## Task prompt
In the entries that follow, the lines from the one with "pinky pip: (115, 73)" through the one with "pinky pip: (138, 1)" are the ones to write out, exactly and with both ends included. Nothing else should appear.

## Data provided

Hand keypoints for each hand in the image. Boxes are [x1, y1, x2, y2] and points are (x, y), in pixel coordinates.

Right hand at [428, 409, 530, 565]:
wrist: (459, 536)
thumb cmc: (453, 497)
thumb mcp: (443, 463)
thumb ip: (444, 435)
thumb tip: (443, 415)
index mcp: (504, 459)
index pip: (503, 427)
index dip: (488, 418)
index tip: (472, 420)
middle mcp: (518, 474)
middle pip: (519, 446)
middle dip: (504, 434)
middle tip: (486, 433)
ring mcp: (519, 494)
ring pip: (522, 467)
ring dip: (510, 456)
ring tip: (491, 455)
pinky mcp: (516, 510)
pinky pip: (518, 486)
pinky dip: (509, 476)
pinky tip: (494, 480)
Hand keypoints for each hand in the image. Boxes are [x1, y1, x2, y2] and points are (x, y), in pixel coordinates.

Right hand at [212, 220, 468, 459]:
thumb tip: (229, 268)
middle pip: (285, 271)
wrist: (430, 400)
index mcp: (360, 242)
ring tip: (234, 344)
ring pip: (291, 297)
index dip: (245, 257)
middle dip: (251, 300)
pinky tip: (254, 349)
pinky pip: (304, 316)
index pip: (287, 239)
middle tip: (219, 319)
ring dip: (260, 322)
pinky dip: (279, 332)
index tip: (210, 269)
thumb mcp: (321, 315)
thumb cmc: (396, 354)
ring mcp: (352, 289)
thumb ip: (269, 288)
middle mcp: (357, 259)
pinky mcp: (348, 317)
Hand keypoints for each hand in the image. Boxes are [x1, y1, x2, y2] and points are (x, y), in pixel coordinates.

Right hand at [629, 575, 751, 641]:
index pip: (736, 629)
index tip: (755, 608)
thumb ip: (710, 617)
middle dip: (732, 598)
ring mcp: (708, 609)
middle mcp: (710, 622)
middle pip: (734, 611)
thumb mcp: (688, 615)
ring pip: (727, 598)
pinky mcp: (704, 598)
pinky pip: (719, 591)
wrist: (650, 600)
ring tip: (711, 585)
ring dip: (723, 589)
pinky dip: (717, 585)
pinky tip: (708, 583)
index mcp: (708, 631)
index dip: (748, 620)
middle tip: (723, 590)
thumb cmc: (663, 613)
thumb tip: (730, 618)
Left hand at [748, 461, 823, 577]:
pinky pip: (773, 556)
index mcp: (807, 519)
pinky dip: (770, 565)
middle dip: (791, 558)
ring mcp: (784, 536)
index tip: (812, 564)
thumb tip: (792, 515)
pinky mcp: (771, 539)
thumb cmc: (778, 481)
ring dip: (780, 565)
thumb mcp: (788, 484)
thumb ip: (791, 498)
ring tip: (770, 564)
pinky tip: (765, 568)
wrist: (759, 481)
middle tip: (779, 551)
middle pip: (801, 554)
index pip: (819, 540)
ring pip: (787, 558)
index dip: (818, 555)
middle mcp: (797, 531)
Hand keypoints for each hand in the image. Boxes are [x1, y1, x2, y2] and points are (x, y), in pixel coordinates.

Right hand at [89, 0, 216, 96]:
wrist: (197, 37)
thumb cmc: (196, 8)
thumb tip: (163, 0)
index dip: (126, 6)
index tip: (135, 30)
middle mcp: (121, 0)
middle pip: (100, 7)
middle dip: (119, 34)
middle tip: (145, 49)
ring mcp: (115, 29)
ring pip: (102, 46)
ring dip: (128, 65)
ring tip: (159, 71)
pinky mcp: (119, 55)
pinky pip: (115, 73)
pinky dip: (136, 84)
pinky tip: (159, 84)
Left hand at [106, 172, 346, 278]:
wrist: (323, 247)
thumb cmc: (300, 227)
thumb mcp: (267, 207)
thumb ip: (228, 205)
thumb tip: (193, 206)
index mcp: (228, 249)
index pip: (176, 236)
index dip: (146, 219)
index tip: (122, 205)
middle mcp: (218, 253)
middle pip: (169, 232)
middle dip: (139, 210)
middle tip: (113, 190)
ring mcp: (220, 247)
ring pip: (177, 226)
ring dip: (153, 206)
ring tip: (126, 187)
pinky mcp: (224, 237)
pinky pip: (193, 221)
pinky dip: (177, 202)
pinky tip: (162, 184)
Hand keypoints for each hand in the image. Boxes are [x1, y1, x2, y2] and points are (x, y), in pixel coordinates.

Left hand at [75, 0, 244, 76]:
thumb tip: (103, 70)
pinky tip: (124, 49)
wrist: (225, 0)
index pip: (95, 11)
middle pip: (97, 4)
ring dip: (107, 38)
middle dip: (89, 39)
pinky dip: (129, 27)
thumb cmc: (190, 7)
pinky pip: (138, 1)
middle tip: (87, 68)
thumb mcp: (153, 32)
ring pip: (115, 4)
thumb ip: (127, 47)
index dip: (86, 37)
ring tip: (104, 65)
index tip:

## Output below
pinky pip: (115, 73)
pinky dip: (136, 84)
pinky tip: (159, 84)
Left hand at [106, 172, 346, 278]:
wrist: (323, 247)
thumb cmc: (300, 227)
thumb mcp: (267, 207)
thumb ip: (228, 205)
thumb tip: (193, 206)
index mcp: (228, 249)
index pip: (176, 236)
index dip: (146, 219)
index tip: (122, 205)
middle mcp: (218, 253)
middle pip: (169, 232)
middle dip: (139, 210)
middle tip: (113, 190)
ring mcp: (220, 247)
ring pip: (177, 226)
ring dip: (153, 206)
ring tip: (126, 187)
pinky mcp: (224, 237)
pinky pip: (193, 221)
pinky dip: (177, 202)
pinky tip: (162, 184)
Hand keypoints for each hand in the image. Boxes are [x1, y1, x2, y2] and points are (x, y), in pixel coordinates.

Left hand at [75, 0, 244, 76]:
thumb tip: (103, 70)
pinky tip: (124, 49)
wrist: (225, 0)
index pip: (95, 11)
middle pip: (97, 4)
ring dip: (107, 38)
middle dip: (89, 39)
pinky dip: (129, 27)
thumb cmc: (190, 7)
pinky pip: (138, 1)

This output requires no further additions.